Assignment 1 -
Answer these questions about the Stepfather review:
(a) In what year was the original The Stepfather released?
(b) What does David leave open on the counter in the opening sequence?
(c) Where has Michael returned home from?
Assignment 2 -
Return everything in the Stepfather review from "Editor's Note: This" down to "genuinely chilling narrative.", copied word for word.

Text -
Editor's Note: This was originally published for FANGORIA on October 16, 2009, and we're proud to share it as part of The Gingold Files.


Every horror fan has their own idea about the worst-case scenario and result when it comes to the remaking of a classic ’70s or ’80s fright film. Some rue the day Michael Bay grabbed the rights to The Texas Chainsaw Massacre; others can’t abide what Rob Zombie did with Halloween. For me, it was the day the team behind last year’s execrable Prom Night got their hands on the superb 1987 psychothriller The Stepfather. The result isn’t quite as awful as Prom, but it is a flat, one-dimensional movie that significantly dumbs down what was previously a provocative and genuinely chilling narrative.

It also robs the title character of the complexity and depth of the 1987 film’s Jerry Blake, played so memorably by Terry O’Quinn. David Harris (Dylan Walsh) also wants a perfect family, charms his way into the lives of widows or divorcees with kids and turns murderous when things don’t work out. But neither Walsh’s performance nor J.S. Cardone’s screenplay suggest the layers of buried psychosis and tortured history that O’Quinn and original scripter Donald E. Westlake teased out—not to mention the undercurrents of black humor—and there’s no underlying pathology behind David’s obsession. That’s made clear in the new movie’s restaging of the original’s opening sequence, in which David walks through a house strewn with the corpses of his latest wife and stepchildren. He stops along the way for a snack, and leaves a jar of peanut butter open on the counter—something the order-obsessed Jerry would never have approved of.

We’re then taken to a police squad room where cops and detectives discuss David’s case, history and m.o. in ridiculous and exacting detail, to make sure the dumbest teen in the audience understands exactly what’s going on. Part of the first Stepfather’s achievement was the way Westlake and director Joseph Ruben set up the title villain’s identity and methods from the get-go, yet twisted the foreknowledge into suspense rather than predictability. Stepfather ’09’s helmer Nelson McCormick and Cardone, on the other hand, have little to offer once they’ve set up the premise—no surprises or revelations, just the playing out of the inevitable conflict between David and teen hero Michael (Penn Badgley) once the latter has returned home from military school to find David sharing the house with his mom Susan (Sela Ward). (It should be noted that David’s not really Michael’s stepfather. David and Susan are only engaged, and planning their wedding—or at least, we have to take their word, as we never see them actually doing it—which is one of a few elements here that have actually been lifted from Stepfather II.)

Michael, needless to say, is suspicious of this guy whom his mom seems to have fallen for and invited into her home too quickly, and even as David turns on the full-court press to win him over, Michael maintains his doubts. He confides in his girlfriend Kelly (Amber Heard, decked out in a series of bikinis and similar skimpy outfits while given disappointingly little to do), but no one will believe Michael even as cracks appear here and there in David’s facade. Further complications arise when the “cat lady” next door sees a police sketch on America’s Most Wanted that surprisingly resembles David, and Susan’s ex-husband Jay (Jon Tenney) interferes in her new relationship. But with the exception of Jay’s scenes with David and Michael, the movie plays out with a dispiriting lack of energy and dramatic involvement. Everything develops and pays off just the way you know it will, and even when the movie occasionally suggests it’s going to get into edgy or interesting territory, it pulls back every time.

Data for analysis -
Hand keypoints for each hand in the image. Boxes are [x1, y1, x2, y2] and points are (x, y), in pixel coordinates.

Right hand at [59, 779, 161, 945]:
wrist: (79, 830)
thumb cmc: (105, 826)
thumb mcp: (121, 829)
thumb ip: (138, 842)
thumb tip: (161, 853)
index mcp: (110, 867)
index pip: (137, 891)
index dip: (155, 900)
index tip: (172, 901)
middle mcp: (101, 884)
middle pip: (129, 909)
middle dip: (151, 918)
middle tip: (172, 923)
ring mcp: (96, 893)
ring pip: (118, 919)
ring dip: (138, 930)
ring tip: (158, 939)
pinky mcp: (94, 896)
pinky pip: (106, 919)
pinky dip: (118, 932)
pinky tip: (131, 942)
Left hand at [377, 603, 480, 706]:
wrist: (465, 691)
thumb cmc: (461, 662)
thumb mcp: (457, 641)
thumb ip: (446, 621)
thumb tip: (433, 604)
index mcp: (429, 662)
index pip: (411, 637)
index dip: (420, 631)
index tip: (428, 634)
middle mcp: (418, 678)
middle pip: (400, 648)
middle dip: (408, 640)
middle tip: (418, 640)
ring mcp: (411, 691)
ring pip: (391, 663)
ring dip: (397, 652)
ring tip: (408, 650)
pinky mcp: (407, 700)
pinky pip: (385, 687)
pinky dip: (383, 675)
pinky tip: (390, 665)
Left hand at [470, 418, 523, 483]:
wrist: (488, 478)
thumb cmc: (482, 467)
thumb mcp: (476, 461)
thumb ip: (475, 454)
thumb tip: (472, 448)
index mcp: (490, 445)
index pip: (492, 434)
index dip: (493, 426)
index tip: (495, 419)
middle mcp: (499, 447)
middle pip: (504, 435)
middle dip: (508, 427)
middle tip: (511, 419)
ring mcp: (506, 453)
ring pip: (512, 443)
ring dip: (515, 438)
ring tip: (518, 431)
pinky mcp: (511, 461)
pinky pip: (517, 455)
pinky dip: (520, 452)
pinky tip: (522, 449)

Output 1 -
(a) 1987
(b) A jar of peanut butter
(c) Military school

Output 2 -
Editor's Note: This was originally published for FANGORIA on October 16, 2009, and we're proud to share it as part of The Gingold Files.


Every horror fan has their own idea about the worst-case scenario and result when it comes to the remaking of a classic ’70s or ’80s fright film. Some rue the day Michael Bay grabbed the rights to The Texas Chainsaw Massacre; others can’t abide what Rob Zombie did with Halloween. For me, it was the day the team behind last year’s execrable Prom Night got their hands on the superb 1987 psychothriller The Stepfather. The result isn’t quite as awful as Prom, but it is a flat, one-dimensional movie that significantly dumbs down what was previously a provocative and genuinely chilling narrative.